# TASK PROMPT:
In the stretch from the line containing "Infrastruktura" through the line containing "2 STYCZNIA 2018, 07:00", substitute "telekomunikacji" for "telko" and leave everything else unchanged. Give back only those lines.

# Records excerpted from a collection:
┄┄┄┄┄┄┄┄┄┄┄┄┄┄┄┄┄┄┄┄

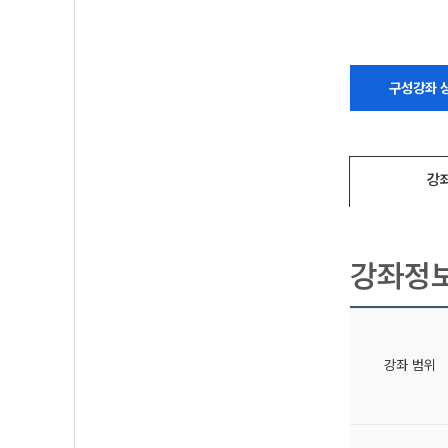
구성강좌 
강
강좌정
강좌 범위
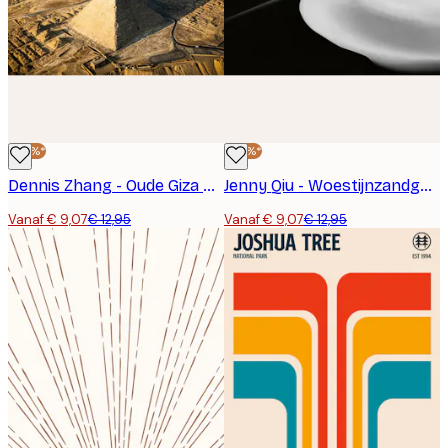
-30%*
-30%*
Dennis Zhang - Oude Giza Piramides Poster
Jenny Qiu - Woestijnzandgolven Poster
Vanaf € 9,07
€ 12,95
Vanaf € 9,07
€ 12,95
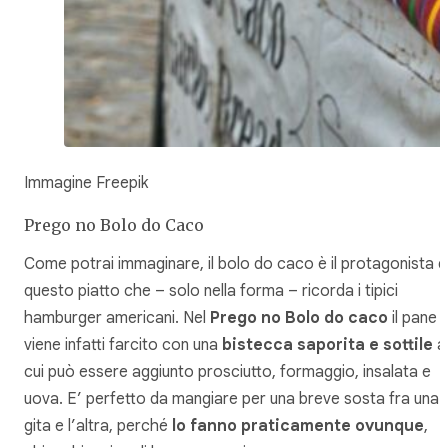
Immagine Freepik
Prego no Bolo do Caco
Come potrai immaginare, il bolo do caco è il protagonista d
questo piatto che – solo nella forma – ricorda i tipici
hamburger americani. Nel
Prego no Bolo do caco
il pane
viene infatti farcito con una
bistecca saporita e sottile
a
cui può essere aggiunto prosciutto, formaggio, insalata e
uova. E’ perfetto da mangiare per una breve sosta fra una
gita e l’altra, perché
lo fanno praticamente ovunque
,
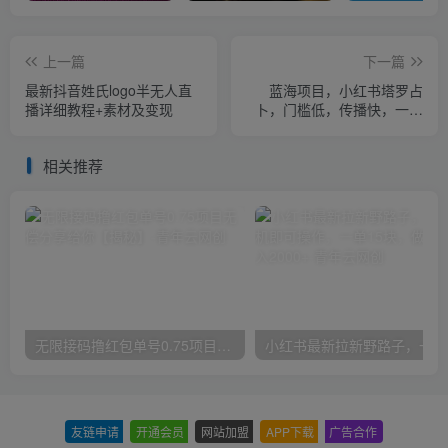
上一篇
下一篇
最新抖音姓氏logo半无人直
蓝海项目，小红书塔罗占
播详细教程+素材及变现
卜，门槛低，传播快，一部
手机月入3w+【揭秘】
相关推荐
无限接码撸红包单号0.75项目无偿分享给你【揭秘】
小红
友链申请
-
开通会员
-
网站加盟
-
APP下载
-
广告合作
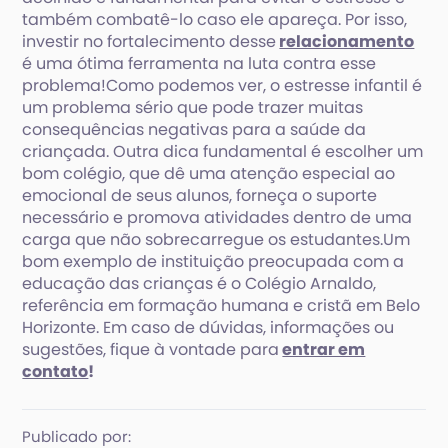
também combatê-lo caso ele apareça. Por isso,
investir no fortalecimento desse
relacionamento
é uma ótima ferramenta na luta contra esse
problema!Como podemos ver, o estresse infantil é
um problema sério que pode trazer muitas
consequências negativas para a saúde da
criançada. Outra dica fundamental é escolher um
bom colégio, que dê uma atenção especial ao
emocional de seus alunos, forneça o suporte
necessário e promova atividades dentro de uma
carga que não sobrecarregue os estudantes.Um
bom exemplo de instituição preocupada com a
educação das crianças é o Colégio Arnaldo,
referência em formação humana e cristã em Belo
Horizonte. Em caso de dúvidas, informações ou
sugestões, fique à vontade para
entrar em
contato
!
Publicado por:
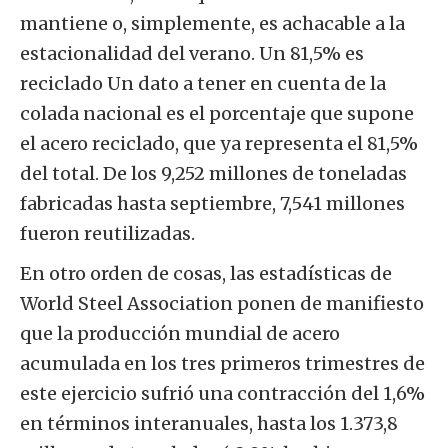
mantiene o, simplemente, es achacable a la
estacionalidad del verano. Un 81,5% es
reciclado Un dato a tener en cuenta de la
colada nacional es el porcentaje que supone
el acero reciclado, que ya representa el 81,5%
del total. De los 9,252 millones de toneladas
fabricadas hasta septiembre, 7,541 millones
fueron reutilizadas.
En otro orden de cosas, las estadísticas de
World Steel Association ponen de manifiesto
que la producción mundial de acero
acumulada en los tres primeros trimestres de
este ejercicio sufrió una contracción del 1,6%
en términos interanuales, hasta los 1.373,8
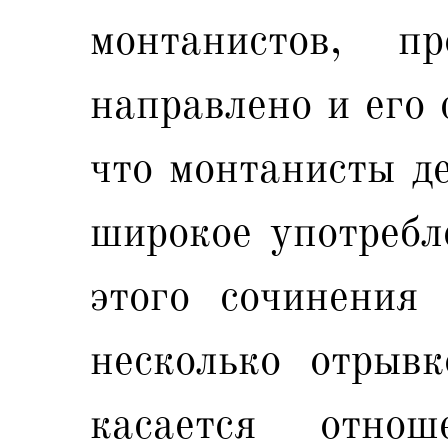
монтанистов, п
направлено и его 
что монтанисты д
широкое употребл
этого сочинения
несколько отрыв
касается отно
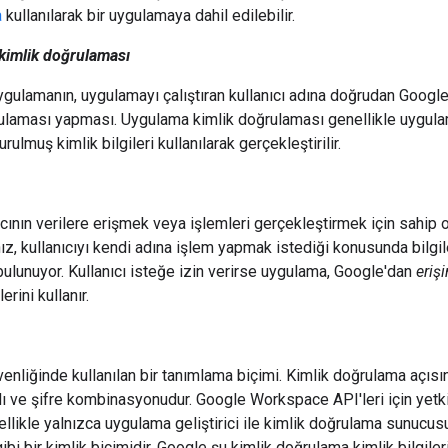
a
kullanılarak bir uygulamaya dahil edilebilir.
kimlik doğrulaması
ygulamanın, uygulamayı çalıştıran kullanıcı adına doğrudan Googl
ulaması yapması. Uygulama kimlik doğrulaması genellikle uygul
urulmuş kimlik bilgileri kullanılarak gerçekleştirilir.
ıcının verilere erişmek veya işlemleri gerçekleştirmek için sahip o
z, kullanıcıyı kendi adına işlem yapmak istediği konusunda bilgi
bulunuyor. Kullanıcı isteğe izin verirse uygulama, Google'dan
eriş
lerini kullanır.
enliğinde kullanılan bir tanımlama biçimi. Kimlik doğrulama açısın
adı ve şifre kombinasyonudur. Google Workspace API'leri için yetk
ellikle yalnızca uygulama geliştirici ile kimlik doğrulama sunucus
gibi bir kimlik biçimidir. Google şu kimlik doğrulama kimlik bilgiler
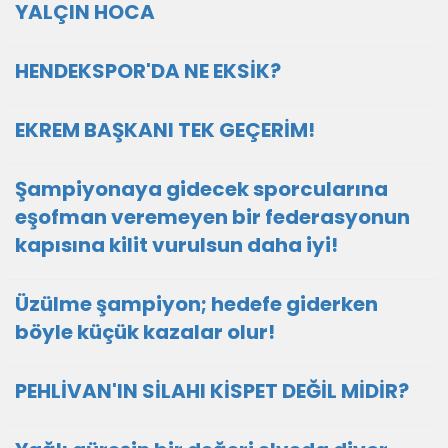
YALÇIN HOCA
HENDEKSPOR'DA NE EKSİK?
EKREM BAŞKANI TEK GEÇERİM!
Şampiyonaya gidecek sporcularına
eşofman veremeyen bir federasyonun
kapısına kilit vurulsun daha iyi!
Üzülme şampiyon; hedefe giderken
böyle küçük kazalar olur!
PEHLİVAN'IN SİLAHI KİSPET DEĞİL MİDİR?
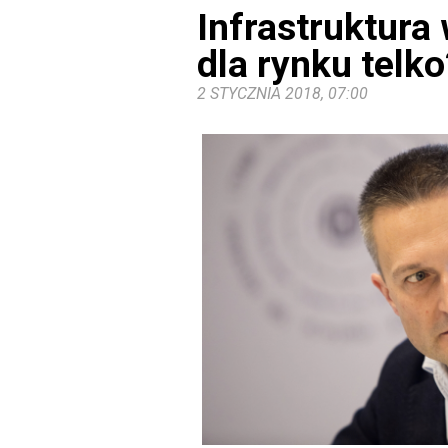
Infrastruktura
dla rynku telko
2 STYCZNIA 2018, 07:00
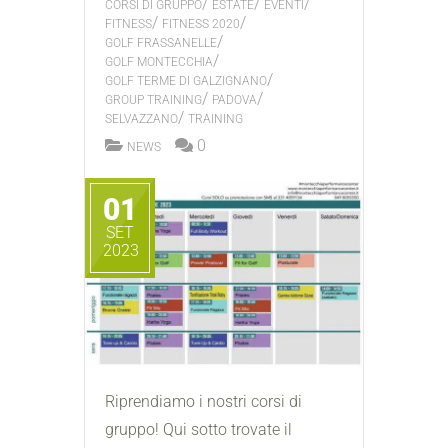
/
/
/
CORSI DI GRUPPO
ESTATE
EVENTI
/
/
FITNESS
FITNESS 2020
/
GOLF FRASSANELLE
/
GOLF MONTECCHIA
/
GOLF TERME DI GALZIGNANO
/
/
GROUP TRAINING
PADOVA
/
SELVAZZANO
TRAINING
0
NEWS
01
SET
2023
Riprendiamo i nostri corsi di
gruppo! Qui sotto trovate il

┄┄┄┄┄┄┄┄┄┄┄┄┄┄┄┄┄┄┄┄

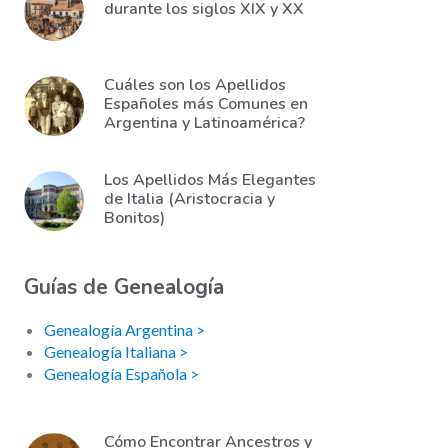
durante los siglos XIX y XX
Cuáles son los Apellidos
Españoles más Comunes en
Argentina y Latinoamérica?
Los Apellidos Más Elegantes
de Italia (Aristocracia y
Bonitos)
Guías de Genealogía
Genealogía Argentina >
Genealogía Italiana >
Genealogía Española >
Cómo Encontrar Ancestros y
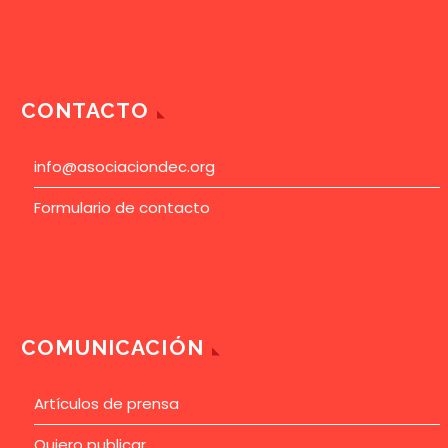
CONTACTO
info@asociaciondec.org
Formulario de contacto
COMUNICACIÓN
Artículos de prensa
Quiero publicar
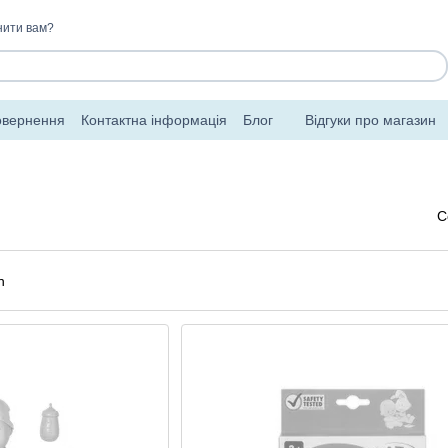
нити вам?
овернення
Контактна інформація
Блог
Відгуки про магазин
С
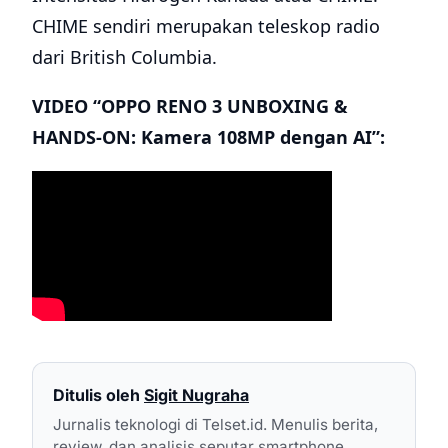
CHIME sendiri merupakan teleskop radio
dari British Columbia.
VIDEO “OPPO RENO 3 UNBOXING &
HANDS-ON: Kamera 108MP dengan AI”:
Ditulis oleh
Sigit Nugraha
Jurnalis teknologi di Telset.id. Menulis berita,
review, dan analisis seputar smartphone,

┄┄┄┄┄┄┄┄┄┄┄┄┄┄┄┄┄┄┄┄

# SOLUTION FOR THIS TASK:
Infrastruktura
dla rynku telekomunikacji
2 STYCZNIA 2018, 07:00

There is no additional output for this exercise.